To avoid spam only users with at least 2 followers were included in the archive. Retweets have been included. Column D refers to the date and time in which tweet was archived (in GMT); Column E refers to the date of publication (in the event’s local time; Vancouver Pacific Time).
Please note that both research and experience show that the Twitter search API isn’t 100% reliable. Large tweet volumes affect the search collection process. The API might “over-represent the more central users”, not offering “an accurate picture of peripheral activity” (González-Bailón, Sandra, et al. 2012). Therefore, it cannot be guaranteed this file contains each and every tweet tagged with #dhsi2014 during the indicated period.
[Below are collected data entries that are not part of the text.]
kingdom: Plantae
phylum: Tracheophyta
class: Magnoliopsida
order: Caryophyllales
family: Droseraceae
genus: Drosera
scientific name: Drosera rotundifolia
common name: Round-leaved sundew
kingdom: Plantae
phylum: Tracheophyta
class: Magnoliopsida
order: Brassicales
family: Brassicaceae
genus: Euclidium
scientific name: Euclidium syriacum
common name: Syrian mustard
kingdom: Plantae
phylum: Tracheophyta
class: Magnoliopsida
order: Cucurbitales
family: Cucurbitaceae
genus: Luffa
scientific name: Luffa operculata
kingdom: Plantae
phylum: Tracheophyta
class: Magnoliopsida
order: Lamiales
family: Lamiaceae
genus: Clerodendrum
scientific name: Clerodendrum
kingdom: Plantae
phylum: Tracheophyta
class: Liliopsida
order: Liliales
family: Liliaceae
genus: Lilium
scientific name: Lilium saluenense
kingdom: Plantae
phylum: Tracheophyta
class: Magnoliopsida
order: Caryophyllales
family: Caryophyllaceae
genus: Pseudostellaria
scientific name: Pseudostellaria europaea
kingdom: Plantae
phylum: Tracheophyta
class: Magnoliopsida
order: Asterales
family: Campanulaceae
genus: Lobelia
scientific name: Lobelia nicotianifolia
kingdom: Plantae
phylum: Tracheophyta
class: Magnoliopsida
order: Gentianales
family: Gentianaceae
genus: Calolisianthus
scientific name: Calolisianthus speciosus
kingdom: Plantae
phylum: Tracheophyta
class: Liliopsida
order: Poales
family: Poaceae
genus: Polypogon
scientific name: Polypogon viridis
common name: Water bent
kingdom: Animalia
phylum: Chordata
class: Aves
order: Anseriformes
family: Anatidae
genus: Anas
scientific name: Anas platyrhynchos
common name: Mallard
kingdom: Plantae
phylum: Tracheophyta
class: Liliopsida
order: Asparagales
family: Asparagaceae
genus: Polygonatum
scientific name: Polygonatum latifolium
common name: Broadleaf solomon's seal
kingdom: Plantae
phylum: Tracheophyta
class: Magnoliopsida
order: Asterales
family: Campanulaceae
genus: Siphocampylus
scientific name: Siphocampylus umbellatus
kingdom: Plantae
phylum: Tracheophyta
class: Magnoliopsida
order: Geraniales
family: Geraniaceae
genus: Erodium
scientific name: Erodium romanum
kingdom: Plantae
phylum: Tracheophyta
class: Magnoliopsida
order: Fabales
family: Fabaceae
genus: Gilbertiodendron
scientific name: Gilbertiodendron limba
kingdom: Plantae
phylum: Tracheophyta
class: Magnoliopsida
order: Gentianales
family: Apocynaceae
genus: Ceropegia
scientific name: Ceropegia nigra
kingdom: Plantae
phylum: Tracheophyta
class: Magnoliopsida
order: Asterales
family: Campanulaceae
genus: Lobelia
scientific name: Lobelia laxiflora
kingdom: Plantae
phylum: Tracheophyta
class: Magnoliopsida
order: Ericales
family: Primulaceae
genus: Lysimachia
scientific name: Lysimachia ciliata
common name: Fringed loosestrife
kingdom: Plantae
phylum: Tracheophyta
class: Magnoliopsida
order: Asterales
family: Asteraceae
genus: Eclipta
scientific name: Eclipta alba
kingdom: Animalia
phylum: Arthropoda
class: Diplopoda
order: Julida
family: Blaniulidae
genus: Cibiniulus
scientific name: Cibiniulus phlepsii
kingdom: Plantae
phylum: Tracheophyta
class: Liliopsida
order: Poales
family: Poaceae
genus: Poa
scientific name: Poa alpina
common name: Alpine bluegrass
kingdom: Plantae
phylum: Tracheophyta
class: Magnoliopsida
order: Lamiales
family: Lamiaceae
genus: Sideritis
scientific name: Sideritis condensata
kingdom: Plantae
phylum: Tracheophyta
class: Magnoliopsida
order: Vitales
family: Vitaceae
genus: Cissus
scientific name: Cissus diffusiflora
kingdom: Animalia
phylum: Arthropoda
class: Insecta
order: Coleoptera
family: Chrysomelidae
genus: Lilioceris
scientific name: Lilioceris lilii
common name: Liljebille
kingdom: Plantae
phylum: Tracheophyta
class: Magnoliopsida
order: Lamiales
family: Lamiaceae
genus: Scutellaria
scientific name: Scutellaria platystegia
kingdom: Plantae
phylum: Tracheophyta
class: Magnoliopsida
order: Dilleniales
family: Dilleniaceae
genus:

Please take into account that other hashtags for specific sessions might have been used, and that participants might have tweeted from/about the conference (remotely or locally) without the hashtag collected here, so this archive does not represent an authoritative, complete view of all the Twitter activity associated to the event.
Some deduplication and refining has been performed to avoid spam tweets and duplication. Some work was done to ensure the chronology was complete; I have highlighted an apparent gap in the tweets between 05/06/2014 23:41 and 06/06/2014 10:19; this could be due to a later start on the morning of the last day of activities, though one could have expected other tweets form other time zones coming it at that time, so it’s possible I have missed them. Some characters in some of the tweets’ text might not have been decoded correctly.
[The #dhsi2014 tweets per day in archive bar chart had a typo so have removed to correct; will replace as soon as I can].
Please note the data in the file is likely to require further refining and even deduplication. The data is shared as is. If you use or refer to this data in any way please cite and link back using the citation information above.
I’ll be following up this post with some findings from the data.